*EXERCISE INSTRUCTIONS:*
Answer these questions from the letter below about Ontario's MicroFIT program:
(a) How many projects have been connected to the grid so far?
(b) About what share of applicants are facing delays in connecting their projects?
(c) How many kilometers of transmission and distribution lines have been restored over the last several years?

*TEXT PROVIDED:*
■ ■ ■ ■ ■

Ontario Agriculture

The network for agriculture in Ontario, Canada

For Farmers Considering Solar: Letter to the Editor from Brad Duguid Minister of Energy on Ontario’s MicroFIT Program

Letter To The Editor in the Chatham-Kent Daily Post:

Ontario’s MicroFIT Program
by Brad Duguid, Minister of Energy

Thousands of Ontario families, farmers and community groups are taking part in Ontario’s MicroFIT program – which allows small scale renewable energy projects to provide power to Ontario’s energy grid. Over 20,000 Ontarians have submitted applications, wanting to participate in the program. So far over 3,700 projects have been connected to the grid and another 2,500 project approvals are ready to go.

Due to the success of the MicroFIT program, the number of applications we have received is currently outpacing needed upgrades to the system in some areas. This is an issue we first identified in our Long Term Energy Plan and we have taken a number of steps to address it. We are working diligently to make the needed upgrades in order to connect those projects as quickly as possible.

Last week we communicated with applicants to address the issue with them, let them know where they stood, and more importantly, what we are doing to find a solution for them. In order to properly address the issue and resolve it in a timely manner, we are asking applicants who have not already done so to contact their Local Distribution Company to determine where they intend to connect their project. This information will be crucial to being able to make the necessary upgrades and connect as many people as quickly as possible.

We also made a change to the MicroFIT program to ensure that all applicants are screened upfront to determine whether they can connect right away, or if they would need to wait.

Currently, about five per cent of applicants are facing delays in connecting their MicroFIT projects. To resolve these issues, I have made it a priority for Hydro One to target areas of greatest need for upgrades to our transmission and distribution system, to enable projects to connect as soon as possible. In addition, we are offering to extend the conditional offers to MicroFIT applicants for one year for those who are not able to connect right away. This will provide them with more flexibility with their project as we make the necessary upgrades.

Ideally, we’d be working with a modern, 21st century system but unfortunately for too long, necessary upgrades were not done and the previous government did not make the investments that our system truly needed. We have made great strides in upgrading our system – over 5000 KM of transmission and distribution lines have been restored over the last several years. But more work needs to be done.

I want to assure your readers that we will be making the necessary investments to address the challenges we are experiencing today, to ensure the long-term sustainability of the MicroFIT program and continue to further Ontario’s place as a leader in the clean energy revolution.

While the Opposition wants to kill these programs, we’re determined to make them work for Ontario families and farmers.

Brad Duguid

Minister of Energy

Views: 185

Reply to This

Replies to This Discussion

"Due to the 'success'' of the MicroFIT program . . ."


My first impressions of wind and solar -generated electricity would have included at least the words "good idea", if not "success". However, further assessment and industry developments have changed that perspective more than just a little.

■ ■ ■ ■ ■

*DATA SECTION:*
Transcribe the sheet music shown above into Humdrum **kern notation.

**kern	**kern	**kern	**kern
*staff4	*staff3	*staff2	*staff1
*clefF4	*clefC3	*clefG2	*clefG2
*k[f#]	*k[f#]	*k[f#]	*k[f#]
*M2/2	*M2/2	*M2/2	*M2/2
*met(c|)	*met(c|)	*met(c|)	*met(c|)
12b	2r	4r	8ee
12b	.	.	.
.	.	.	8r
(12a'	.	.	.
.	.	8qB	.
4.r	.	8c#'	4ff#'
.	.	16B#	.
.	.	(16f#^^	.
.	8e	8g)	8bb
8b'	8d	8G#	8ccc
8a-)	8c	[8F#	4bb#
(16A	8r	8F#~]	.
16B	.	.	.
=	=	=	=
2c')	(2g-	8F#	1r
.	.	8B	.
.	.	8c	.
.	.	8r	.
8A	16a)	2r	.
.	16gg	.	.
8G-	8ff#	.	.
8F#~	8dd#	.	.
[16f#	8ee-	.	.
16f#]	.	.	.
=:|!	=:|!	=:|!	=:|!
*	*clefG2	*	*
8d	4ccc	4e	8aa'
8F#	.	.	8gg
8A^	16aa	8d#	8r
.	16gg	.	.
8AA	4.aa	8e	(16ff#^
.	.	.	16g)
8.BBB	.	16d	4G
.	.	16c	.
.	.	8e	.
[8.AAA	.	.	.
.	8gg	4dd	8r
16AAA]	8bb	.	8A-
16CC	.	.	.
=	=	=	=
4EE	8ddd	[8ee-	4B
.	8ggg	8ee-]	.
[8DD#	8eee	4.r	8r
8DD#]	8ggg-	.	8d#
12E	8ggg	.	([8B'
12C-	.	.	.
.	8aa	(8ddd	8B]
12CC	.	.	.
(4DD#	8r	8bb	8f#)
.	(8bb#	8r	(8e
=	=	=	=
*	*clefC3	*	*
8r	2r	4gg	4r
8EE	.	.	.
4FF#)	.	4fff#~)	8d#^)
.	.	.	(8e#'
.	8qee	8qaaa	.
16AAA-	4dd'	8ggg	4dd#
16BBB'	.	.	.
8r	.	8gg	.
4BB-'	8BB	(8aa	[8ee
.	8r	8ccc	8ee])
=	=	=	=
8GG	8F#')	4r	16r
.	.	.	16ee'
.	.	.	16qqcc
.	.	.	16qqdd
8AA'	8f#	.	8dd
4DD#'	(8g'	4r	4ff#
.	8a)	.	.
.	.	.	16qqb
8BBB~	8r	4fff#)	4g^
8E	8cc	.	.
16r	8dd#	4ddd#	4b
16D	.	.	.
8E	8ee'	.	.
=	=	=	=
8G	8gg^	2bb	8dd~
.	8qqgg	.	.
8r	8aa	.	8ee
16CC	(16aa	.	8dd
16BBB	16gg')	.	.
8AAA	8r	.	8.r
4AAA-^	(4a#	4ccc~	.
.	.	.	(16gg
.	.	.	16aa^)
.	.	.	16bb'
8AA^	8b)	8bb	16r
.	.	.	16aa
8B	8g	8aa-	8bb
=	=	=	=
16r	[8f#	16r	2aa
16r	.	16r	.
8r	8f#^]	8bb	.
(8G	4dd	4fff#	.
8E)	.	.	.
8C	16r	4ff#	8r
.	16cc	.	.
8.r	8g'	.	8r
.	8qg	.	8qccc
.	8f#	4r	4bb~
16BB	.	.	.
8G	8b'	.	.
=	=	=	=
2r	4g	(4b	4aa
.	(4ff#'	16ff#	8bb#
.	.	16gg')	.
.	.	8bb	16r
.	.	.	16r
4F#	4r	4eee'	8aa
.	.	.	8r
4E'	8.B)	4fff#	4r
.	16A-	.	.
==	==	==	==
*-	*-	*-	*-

■ ■ ■ ■ ■

*OUTPUT:*
(a) Over 3,700
(b) About five per cent
(c) Over 5000 KM